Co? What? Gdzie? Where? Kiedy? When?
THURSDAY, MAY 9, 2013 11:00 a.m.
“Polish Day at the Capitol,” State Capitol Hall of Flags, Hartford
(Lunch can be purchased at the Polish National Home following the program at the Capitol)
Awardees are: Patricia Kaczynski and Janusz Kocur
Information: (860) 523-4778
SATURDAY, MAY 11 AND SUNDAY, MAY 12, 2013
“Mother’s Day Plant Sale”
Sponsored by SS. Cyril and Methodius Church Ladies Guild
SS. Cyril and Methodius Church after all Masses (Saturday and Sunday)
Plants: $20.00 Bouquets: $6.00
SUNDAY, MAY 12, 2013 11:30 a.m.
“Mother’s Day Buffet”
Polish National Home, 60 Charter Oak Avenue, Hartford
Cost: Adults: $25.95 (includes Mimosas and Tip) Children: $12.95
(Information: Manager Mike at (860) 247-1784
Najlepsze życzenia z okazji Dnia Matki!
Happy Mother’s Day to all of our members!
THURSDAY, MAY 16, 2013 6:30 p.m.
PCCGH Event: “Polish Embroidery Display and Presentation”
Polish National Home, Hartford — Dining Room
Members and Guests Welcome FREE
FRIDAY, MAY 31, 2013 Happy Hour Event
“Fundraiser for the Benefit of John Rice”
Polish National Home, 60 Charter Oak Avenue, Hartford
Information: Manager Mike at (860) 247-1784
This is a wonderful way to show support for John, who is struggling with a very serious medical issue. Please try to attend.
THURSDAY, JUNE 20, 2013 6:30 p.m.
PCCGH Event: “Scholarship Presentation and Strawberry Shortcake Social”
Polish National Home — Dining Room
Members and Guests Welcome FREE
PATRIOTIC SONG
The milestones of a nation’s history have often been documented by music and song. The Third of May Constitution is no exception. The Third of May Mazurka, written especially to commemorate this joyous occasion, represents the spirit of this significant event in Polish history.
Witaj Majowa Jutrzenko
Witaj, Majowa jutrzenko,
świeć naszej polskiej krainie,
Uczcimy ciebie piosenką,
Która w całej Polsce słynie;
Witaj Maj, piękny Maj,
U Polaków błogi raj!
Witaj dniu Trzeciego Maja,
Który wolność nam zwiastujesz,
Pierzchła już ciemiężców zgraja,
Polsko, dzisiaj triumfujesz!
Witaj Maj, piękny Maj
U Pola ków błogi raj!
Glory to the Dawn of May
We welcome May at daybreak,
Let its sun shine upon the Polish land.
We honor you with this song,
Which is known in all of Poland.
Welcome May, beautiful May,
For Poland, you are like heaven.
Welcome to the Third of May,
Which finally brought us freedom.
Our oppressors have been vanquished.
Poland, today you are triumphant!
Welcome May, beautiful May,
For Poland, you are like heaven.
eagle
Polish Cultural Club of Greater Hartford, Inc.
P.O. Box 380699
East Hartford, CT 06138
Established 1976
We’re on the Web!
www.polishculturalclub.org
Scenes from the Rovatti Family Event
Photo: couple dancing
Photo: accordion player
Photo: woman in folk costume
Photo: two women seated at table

###

WORK TO COMPLETE:
Please determine how many lines in the entries contain the word "Third" and answer with the number alone.

EXERCISE RESULT:
2